Foil Painting #1 by Ken Waterstreet, 1973, oil on canvas
New England Coast by George Howell Gay, undated, watercolor
Untitled by Lidya Buzio, 1981, ceramic

                 For our upcoming exhibition of the MCMA Permanent Collection, the Museum’s curator, Madeline Beck, selected her personal favorite and most noteworthy objects from our vault of American artwork. With painting, drawing, and sculpture that encompasses and blends the traditional and historic with the experimental and contemporary, Curator Selects… showcases the Museum’s esteemed and varied permanent collection while also exploring the personal taste and interests of our curator.

                  Madeline Beck was an intern at MCMA during college and has been the Museum’s curator since the summer of 2017. Prior, she was the Curatorial Assistant for the Zuckerman Museum of Art. Beck fell in love with art history while taking AP Art History in high school. She graduated summa cum laude from Kennesaw State University with a BA in Art History and a minor in Classical Studies. While an undergraduate, her paper on Greek vase painting was the very first paper in the department ever to be published in the National Journal of Undergraduate Research. Beck’s interests in fine art include but certainly are not limited to: conceptual artwork, Italian Renaissance painting and sculpture, folk and outsider art, and art and artifacts from Western antiquity.

Madeline Beck’s Personal Statements on Her Top Three Pieces in Curator Selects…

1) Foil Painting #1 by Ken Waterstreet, 1973, oil on canvas

Humans have an innate attraction to the shiny and sparkly, or at least I do! This painting by Waterstreet is simply eye-catching with its color and dimensionality. But further, this piece is technically remarkable. The subject borders on abstraction, but this was actually an exercise in photorealism. Photorealism is quite hard to execute successfully, especially with more amorphous forms like this draped, metallic foil.

2) New England Coast by George Howell Gay, undated, watercolor

What grips me most about this piece by George Howell Gay is the atmosphere. The hazy presentation makes  me feel like I am in the scene myself, trying to discern the horizon through a mist of sea water. The energy and movement are palpable as the white sea foam crashes against the rocks and waves undulate far into the distance. This piece gives me a sense of nostalgia, even though this specific landscape is not one I am attached to.

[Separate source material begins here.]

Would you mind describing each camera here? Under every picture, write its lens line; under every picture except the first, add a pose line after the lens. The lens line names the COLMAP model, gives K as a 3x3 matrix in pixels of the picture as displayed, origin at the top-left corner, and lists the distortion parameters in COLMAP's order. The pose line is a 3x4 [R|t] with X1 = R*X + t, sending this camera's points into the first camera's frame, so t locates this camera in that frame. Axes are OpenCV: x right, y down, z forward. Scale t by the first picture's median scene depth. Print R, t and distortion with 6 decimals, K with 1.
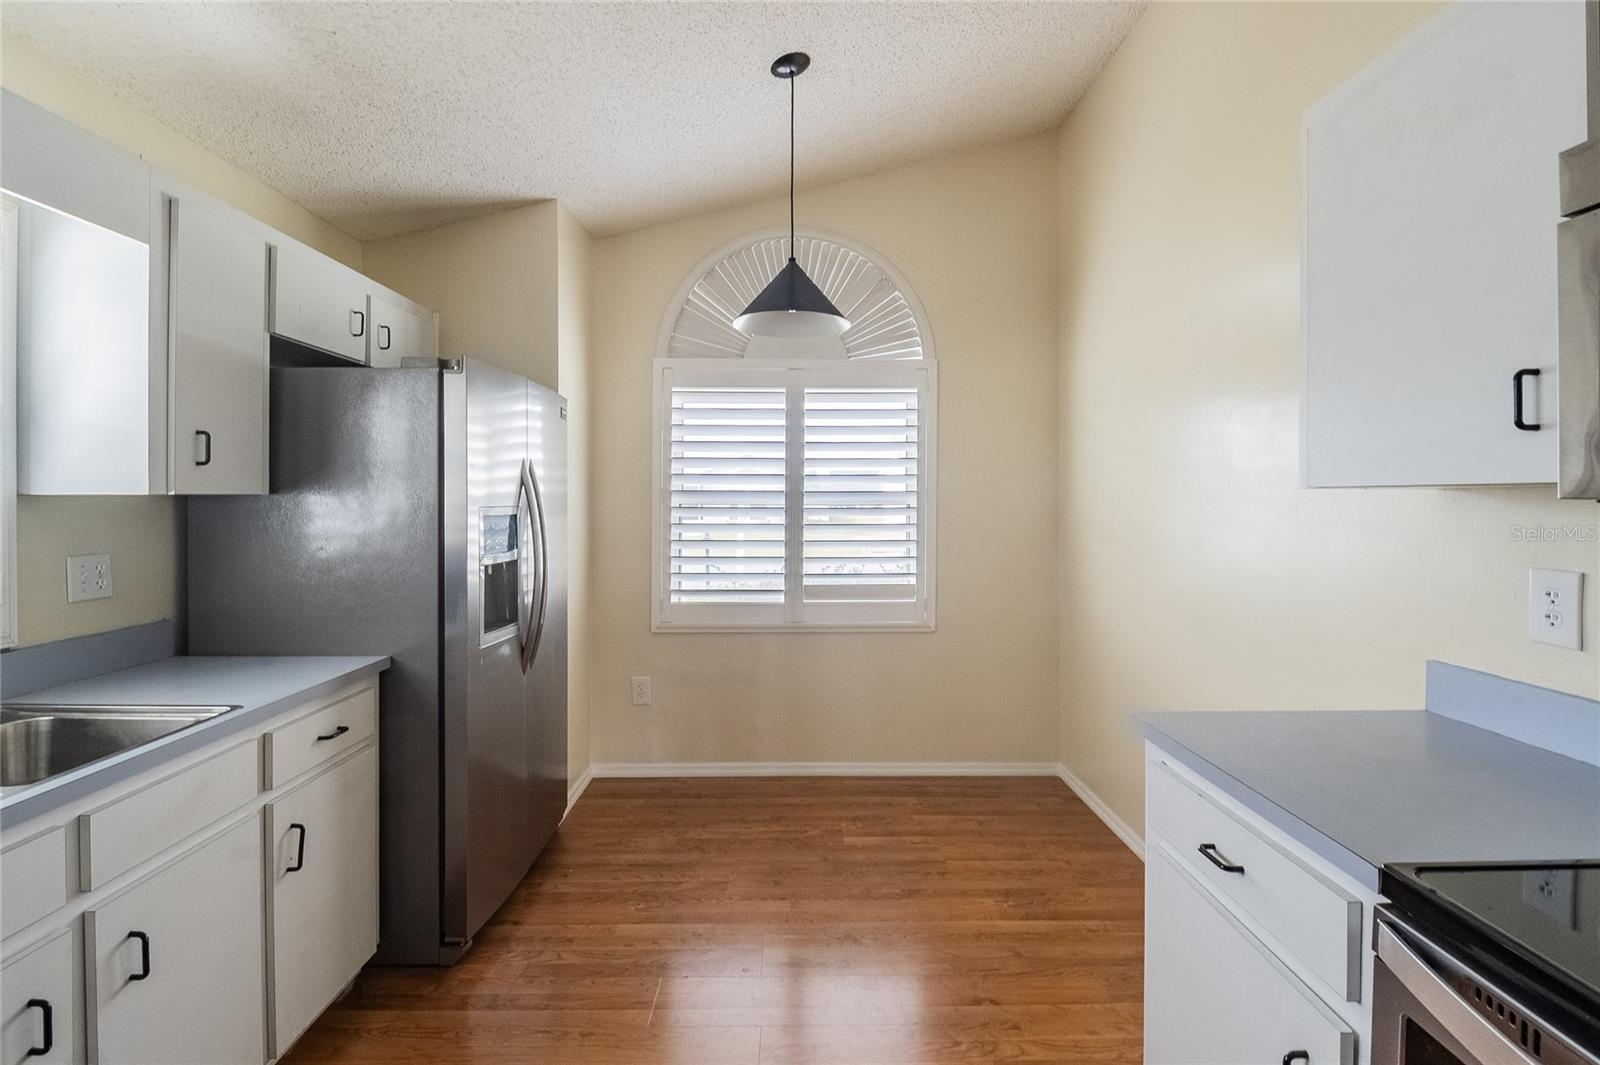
lens RADIAL K [[720.5, 0, 796.4], [0, 720.5, 495.9], [0, 0, 1]] dist [-0.013250, -0.003316]
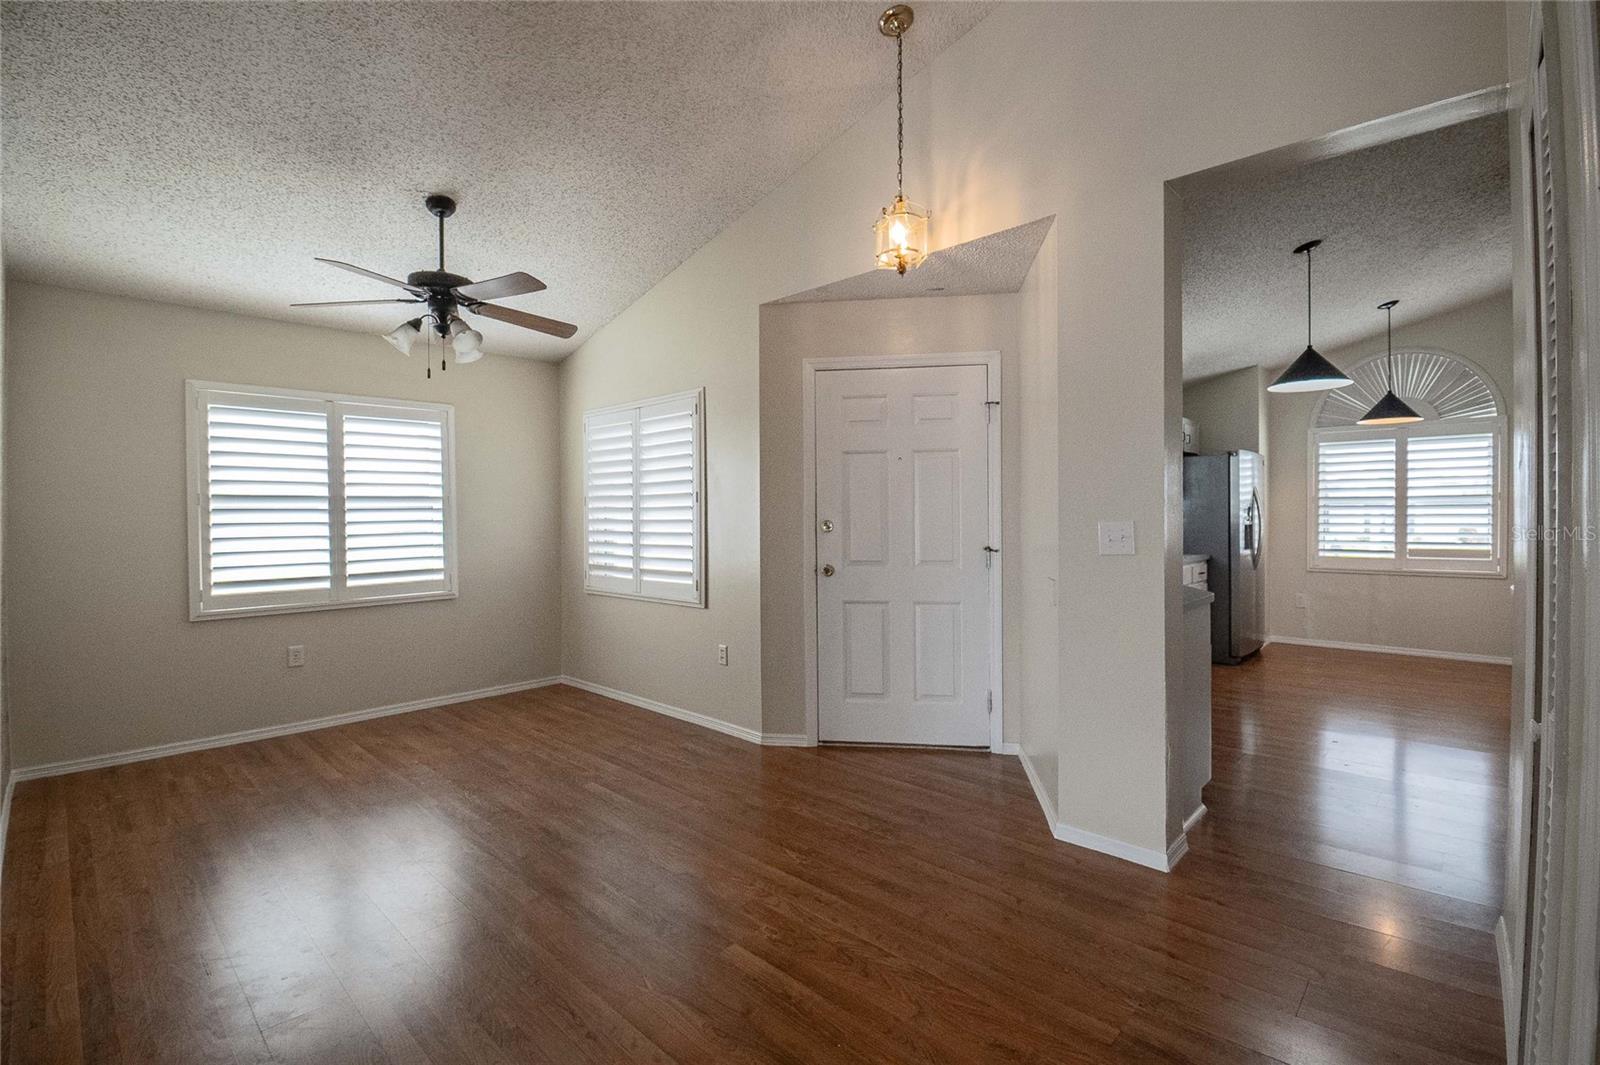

3) Untitled by Lidya Buzio, 1981, ceramic

This ceramic piece by Lidya Buzio is one of my favorites from MCMA’s sculpture collection because it blends painting with sculpting and representational imagery with an abstracted form. I find the clean line work to be very satisfying to the eye and the way the artist attached strips of clay to make the painting three-dimensional makes it even stronger. Further, I believe the way Buzio has created an illusion of 3D buildings using shading on a 3D object is fascinating.